TASK INSTRUCTIONS
From the first line to the last, give the material again exactly, without the images.

DATA FOR THE TASK
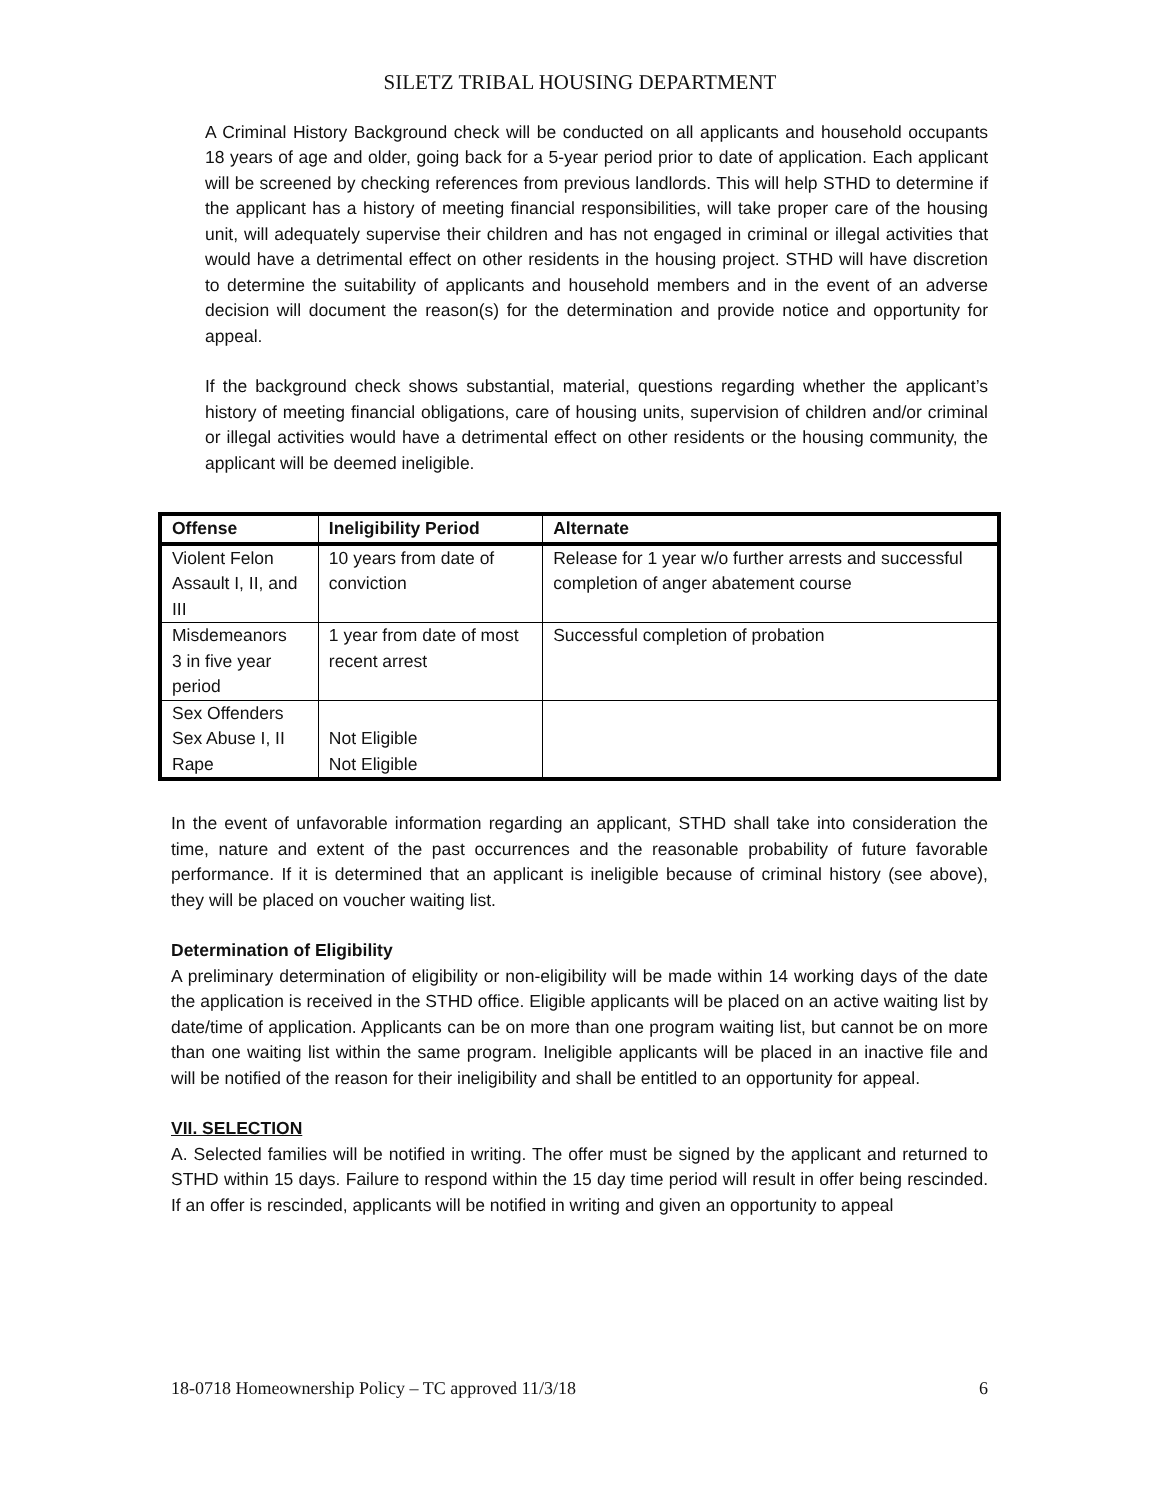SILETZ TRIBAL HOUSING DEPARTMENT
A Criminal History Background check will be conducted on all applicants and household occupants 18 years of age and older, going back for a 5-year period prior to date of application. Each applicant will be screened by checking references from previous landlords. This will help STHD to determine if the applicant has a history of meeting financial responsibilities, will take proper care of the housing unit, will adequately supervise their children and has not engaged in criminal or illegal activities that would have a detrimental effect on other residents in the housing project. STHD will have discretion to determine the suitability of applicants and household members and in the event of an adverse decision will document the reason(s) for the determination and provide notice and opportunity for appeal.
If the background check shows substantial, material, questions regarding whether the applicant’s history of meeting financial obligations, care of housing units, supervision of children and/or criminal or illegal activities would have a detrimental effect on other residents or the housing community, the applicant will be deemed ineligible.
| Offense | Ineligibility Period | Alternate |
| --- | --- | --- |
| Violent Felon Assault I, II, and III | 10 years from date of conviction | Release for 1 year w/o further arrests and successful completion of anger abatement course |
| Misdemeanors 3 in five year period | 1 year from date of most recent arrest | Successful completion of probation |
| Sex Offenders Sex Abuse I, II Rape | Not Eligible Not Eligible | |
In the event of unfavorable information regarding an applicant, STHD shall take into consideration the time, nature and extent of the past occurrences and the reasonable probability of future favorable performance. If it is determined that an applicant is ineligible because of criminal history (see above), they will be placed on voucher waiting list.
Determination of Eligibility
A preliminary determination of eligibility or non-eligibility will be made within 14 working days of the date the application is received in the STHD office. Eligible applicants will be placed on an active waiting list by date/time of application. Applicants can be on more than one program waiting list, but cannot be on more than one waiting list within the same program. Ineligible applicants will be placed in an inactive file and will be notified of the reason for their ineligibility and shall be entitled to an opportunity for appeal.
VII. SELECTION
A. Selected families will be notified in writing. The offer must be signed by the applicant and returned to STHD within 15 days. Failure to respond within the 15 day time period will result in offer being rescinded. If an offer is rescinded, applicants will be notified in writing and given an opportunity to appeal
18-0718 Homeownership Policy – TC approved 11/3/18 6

ANSWER TO THIS TASK
SILETZ TRIBAL HOUSING DEPARTMENT
A Criminal History Background check will be conducted on all applicants and household occupants 18 years of age and older, going back for a 5-year period prior to date of application. Each applicant will be screened by checking references from previous landlords. This will help STHD to determine if the applicant has a history of meeting financial responsibilities, will take proper care of the housing unit, will adequately supervise their children and has not engaged in criminal or illegal activities that would have a detrimental effect on other residents in the housing project. STHD will have discretion to determine the suitability of applicants and household members and in the event of an adverse decision will document the reason(s) for the determination and provide notice and opportunity for appeal.
If the background check shows substantial, material, questions regarding whether the applicant’s history of meeting financial obligations, care of housing units, supervision of children and/or criminal or illegal activities would have a detrimental effect on other residents or the housing community, the applicant will be deemed ineligible.
| Offense | Ineligibility Period | Alternate |
| --- | --- | --- |
| Violent Felon Assault I, II, and III | 10 years from date of conviction | Release for 1 year w/o further arrests and successful completion of anger abatement course |
| Misdemeanors 3 in five year period | 1 year from date of most recent arrest | Successful completion of probation |
| Sex Offenders Sex Abuse I, II Rape | Not Eligible Not Eligible | |
In the event of unfavorable information regarding an applicant, STHD shall take into consideration the time, nature and extent of the past occurrences and the reasonable probability of future favorable performance. If it is determined that an applicant is ineligible because of criminal history (see above), they will be placed on voucher waiting list.
Determination of Eligibility
A preliminary determination of eligibility or non-eligibility will be made within 14 working days of the date the application is received in the STHD office. Eligible applicants will be placed on an active waiting list by date/time of application. Applicants can be on more than one program waiting list, but cannot be on more than one waiting list within the same program. Ineligible applicants will be placed in an inactive file and will be notified of the reason for their ineligibility and shall be entitled to an opportunity for appeal.
VII. SELECTION
A. Selected families will be notified in writing. The offer must be signed by the applicant and returned to STHD within 15 days. Failure to respond within the 15 day time period will result in offer being rescinded. If an offer is rescinded, applicants will be notified in writing and given an opportunity to appeal
18-0718 Homeownership Policy – TC approved 11/3/18 6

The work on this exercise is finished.